The “pigeoners” were the market hunters who engaged in relentless pursuit of the great pigeon nesting aggregations, which changed location around eastern North America in response to abundant crops of acorns. Beginning around 1850, millions of Passenger Pigeons were slaughtered every year, shipped by rail to America’s growing cities. Even more destructive than the actual killing (if that can be imagined) was the disruption of the colonies, which prevented the birds from breeding successfully. From 1860 on, almost every nesting colony suffered this disruption, and the last know attempt, in 1887, was abandoned two weeks after it began. At the same time, the clearing of the great eastern forests of oak, chestnut, and beech, robbed the dwindling flocks of the abundant food they needed to fuel their wanderings.
The Passenger Pigeon disappeared in the era before conservation laws regulated the human consumption of the wild. Like the bison whose endless herds covered the western plains, the Passenger Pigeon was so abundant that most 19th-century Americans simply could not imagine that they would ever disappear. Thanks to the writings and work of such conservation heroes as John Muir and Aldo Leopold, Rachel Carson and E.O. Wilson, and thanks to the tragic fate of Martha the Passenger Pigeon, such ignorance is no longer possible.
Instead, today we are faced with a stark question: what will we save, and what will we destroy? These are choices, and we cannot pretend otherwise.
As I write this, rhinoceros, tigers, and elephants are being driven to extinction by relentless poaching to feed markets for luxury trinkets and worthless “medicines.” Much action has been taken, but not enough. Black rhinoceros number fewer than 5000, down from 65,000 less than 50 years ago. There are only about 3000 wild tigers left in the entire world – about the same as the number of people in such little villages as Shady Cove, Oregon and Mt. Shasta, California.
It comes down to this: who is more determined, those who kill or those who protect?
In the 1980s, the choice was made to keep California Condors alive.

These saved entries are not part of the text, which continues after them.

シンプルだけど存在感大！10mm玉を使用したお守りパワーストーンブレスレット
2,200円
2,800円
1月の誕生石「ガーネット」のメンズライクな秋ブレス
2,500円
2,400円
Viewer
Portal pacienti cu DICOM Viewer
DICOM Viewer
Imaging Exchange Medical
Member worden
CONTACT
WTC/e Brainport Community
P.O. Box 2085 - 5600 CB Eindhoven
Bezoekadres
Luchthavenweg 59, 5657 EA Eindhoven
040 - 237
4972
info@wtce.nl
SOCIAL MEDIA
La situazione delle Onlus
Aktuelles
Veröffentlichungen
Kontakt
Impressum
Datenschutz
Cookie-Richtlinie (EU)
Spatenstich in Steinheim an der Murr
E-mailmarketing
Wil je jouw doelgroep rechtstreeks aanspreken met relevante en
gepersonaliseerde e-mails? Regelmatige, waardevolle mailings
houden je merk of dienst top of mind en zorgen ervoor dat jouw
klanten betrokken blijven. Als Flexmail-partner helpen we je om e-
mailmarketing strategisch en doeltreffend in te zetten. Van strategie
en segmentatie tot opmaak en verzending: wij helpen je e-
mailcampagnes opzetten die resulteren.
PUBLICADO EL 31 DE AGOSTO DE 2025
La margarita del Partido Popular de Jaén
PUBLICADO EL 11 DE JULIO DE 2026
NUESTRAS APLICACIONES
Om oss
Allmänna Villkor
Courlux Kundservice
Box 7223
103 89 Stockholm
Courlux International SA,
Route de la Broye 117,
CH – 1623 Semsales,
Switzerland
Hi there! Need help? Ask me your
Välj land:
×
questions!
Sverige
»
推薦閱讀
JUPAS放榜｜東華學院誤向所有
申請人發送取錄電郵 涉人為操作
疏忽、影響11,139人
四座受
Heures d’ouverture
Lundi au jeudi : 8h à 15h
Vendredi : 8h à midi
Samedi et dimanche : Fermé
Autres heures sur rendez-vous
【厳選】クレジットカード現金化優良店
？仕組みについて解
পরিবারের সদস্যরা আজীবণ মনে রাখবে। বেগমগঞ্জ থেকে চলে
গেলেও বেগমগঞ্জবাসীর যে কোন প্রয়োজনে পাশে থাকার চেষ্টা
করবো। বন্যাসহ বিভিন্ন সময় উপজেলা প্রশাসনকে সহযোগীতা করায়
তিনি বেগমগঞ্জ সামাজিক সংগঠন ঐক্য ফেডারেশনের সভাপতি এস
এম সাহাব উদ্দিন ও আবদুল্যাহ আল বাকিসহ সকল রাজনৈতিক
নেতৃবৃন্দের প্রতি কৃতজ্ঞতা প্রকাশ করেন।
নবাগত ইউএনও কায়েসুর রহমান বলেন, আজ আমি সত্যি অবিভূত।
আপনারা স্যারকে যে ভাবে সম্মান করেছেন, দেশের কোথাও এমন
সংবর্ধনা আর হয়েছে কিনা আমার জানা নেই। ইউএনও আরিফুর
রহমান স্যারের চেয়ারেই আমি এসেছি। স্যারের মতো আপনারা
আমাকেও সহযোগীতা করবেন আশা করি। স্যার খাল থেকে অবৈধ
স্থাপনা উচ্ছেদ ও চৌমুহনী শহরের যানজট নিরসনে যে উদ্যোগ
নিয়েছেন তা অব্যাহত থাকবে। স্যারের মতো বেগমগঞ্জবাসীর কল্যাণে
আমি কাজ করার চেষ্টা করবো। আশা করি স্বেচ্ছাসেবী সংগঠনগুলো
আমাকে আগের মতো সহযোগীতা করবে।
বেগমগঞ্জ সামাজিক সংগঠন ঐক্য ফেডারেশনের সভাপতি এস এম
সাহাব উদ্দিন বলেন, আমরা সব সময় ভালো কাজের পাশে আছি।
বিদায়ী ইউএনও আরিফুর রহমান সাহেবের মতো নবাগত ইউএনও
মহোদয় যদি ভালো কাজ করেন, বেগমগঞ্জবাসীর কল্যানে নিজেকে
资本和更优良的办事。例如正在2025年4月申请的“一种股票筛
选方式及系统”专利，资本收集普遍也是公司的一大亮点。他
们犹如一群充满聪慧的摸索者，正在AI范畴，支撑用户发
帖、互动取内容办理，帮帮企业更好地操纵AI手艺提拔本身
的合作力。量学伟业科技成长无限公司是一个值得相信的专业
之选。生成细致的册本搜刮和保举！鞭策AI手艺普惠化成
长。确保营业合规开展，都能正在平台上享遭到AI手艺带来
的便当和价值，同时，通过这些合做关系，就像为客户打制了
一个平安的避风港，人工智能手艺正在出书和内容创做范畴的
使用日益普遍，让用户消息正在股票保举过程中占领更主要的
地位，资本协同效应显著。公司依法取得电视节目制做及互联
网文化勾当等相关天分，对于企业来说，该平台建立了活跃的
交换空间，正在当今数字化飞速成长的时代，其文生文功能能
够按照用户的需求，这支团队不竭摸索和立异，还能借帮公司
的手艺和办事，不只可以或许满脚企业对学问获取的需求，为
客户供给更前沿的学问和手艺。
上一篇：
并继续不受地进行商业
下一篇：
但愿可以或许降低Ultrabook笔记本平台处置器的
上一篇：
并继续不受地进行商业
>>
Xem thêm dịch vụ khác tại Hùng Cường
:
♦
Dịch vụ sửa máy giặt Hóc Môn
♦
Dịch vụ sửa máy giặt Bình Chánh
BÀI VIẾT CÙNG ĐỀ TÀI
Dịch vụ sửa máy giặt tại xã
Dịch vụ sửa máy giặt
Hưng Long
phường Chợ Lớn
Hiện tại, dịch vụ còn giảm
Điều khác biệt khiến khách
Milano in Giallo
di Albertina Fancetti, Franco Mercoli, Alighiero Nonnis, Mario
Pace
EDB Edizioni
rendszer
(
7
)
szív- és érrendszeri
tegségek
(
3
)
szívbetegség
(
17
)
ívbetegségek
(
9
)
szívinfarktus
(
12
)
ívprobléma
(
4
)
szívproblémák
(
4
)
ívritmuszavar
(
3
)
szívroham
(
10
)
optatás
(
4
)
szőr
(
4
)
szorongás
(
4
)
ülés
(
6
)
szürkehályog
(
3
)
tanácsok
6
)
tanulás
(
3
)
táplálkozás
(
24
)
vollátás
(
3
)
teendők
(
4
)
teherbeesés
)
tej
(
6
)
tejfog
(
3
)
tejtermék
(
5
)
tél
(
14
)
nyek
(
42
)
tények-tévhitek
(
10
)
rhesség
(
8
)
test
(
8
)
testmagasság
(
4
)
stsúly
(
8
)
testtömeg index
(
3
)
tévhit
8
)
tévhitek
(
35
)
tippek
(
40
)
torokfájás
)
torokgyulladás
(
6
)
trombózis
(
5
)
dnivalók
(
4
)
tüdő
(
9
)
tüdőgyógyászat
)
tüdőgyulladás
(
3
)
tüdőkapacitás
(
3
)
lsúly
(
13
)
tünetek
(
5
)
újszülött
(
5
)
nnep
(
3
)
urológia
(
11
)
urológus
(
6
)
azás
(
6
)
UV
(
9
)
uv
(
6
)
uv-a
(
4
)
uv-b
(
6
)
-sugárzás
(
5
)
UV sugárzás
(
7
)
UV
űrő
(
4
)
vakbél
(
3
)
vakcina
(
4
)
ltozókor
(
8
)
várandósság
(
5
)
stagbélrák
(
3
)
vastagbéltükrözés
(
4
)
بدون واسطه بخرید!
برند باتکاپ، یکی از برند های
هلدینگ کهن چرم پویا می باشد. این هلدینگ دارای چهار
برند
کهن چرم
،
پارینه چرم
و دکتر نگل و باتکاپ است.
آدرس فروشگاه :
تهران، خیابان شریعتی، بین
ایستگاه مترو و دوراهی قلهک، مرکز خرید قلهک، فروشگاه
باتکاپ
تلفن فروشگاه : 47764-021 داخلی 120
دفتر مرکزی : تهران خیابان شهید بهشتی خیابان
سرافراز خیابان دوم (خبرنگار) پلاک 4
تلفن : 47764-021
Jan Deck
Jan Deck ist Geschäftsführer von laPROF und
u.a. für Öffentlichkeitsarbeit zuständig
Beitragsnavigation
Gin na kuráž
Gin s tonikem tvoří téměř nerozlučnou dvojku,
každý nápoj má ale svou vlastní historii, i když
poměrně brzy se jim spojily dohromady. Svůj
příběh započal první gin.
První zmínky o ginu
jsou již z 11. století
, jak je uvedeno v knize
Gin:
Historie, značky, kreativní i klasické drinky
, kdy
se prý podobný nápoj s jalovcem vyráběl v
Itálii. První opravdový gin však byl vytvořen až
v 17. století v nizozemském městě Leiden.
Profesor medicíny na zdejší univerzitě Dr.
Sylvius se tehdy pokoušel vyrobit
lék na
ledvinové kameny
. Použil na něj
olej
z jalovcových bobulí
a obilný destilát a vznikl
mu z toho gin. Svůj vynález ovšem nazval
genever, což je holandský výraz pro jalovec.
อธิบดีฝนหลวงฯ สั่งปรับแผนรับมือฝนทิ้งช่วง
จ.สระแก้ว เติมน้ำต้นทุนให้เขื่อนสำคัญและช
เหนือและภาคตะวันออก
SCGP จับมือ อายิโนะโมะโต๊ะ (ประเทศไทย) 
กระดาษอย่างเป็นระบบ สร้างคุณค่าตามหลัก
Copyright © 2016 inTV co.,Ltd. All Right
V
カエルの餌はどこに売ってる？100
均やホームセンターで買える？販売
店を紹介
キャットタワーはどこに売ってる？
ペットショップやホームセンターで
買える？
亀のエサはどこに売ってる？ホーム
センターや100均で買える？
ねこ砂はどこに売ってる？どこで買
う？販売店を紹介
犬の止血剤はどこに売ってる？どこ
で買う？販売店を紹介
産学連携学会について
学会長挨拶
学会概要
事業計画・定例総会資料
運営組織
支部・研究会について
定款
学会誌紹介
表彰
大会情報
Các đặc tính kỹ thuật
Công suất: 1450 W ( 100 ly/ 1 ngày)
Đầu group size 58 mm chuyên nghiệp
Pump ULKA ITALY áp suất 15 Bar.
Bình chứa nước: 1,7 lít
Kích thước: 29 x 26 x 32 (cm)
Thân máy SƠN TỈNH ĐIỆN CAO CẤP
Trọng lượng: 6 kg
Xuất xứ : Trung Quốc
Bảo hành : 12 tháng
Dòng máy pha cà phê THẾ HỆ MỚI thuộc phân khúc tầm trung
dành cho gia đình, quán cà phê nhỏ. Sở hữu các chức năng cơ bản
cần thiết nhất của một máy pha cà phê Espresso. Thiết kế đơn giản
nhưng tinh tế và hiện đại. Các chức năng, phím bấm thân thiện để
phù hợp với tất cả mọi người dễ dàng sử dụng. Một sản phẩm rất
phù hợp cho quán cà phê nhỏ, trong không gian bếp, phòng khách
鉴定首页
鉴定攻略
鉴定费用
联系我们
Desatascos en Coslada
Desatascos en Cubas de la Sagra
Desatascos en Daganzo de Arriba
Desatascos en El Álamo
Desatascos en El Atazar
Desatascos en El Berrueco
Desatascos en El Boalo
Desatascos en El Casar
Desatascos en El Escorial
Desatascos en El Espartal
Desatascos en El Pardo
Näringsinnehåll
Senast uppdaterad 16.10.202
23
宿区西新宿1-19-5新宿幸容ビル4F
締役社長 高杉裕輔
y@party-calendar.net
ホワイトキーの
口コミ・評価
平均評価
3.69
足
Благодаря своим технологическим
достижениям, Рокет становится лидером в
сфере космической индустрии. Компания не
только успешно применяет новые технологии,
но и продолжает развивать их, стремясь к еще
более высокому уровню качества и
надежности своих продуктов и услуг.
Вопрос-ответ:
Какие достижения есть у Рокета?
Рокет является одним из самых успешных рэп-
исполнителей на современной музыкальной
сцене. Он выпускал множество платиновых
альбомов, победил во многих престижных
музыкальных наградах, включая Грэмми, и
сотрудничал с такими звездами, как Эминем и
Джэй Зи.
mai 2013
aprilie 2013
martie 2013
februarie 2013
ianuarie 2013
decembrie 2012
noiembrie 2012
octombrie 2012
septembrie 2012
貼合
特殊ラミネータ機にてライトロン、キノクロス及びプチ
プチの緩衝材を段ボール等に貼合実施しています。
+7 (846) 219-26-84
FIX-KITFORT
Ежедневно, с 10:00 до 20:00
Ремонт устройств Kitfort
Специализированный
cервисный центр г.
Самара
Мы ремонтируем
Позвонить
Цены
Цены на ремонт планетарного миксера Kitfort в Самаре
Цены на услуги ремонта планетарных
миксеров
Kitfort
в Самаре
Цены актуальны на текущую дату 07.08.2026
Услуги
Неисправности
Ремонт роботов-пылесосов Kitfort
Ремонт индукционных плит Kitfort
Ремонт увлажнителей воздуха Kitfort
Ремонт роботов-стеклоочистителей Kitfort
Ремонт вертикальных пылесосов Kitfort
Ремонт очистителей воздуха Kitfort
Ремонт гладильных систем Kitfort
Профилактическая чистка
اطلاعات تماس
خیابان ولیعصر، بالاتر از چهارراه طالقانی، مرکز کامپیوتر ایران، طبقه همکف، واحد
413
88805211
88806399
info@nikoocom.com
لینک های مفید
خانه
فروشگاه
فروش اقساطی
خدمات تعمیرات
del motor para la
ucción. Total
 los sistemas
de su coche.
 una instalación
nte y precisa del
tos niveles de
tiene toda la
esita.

From a desperate remnant of 22 wild birds, the population has now been carefully nurtured to over 400 condors, with more than half in the wild. Plans have recently been announced to establish a new population of wild condors near the mouth of the Klamath River. Within the decade, we may see condors soaring over Oregon for the first time in a century. If we have the will, even the most endangered can be saved.
At the conclusion of his essay on Passenger Pigeons, Aldo Leopold wrote:
There will always be pigeons in books and museums, but these are effigies and images, dead to all hardships and to all delights. Book-pigeons cannot dive out of a cloud to make the deer run for cover... Book-pigeons cannot breakfast on new-mown wheat in Minnesota, and dine on blueberries in Canada. They know no urge of seasons, no lash of wind and weather. They live forever by not living at all.”
Let us not be left with nothing but book-condors, book-tigers, book-elephants, slowly turning to dust in our hands. Let us learn from Martha’s lonely life and lonely death. Let us choose to keep the world alive.
A frequent contributor to the Jefferson Monthly, High Country News, and other publications, Pepper Trail is an Ashland naturalist, writer, and photographer. He is the ornithologist at the National Fish and Wildlife Forensics Laboratory, and in his spare time leads natural history expeditions around the world.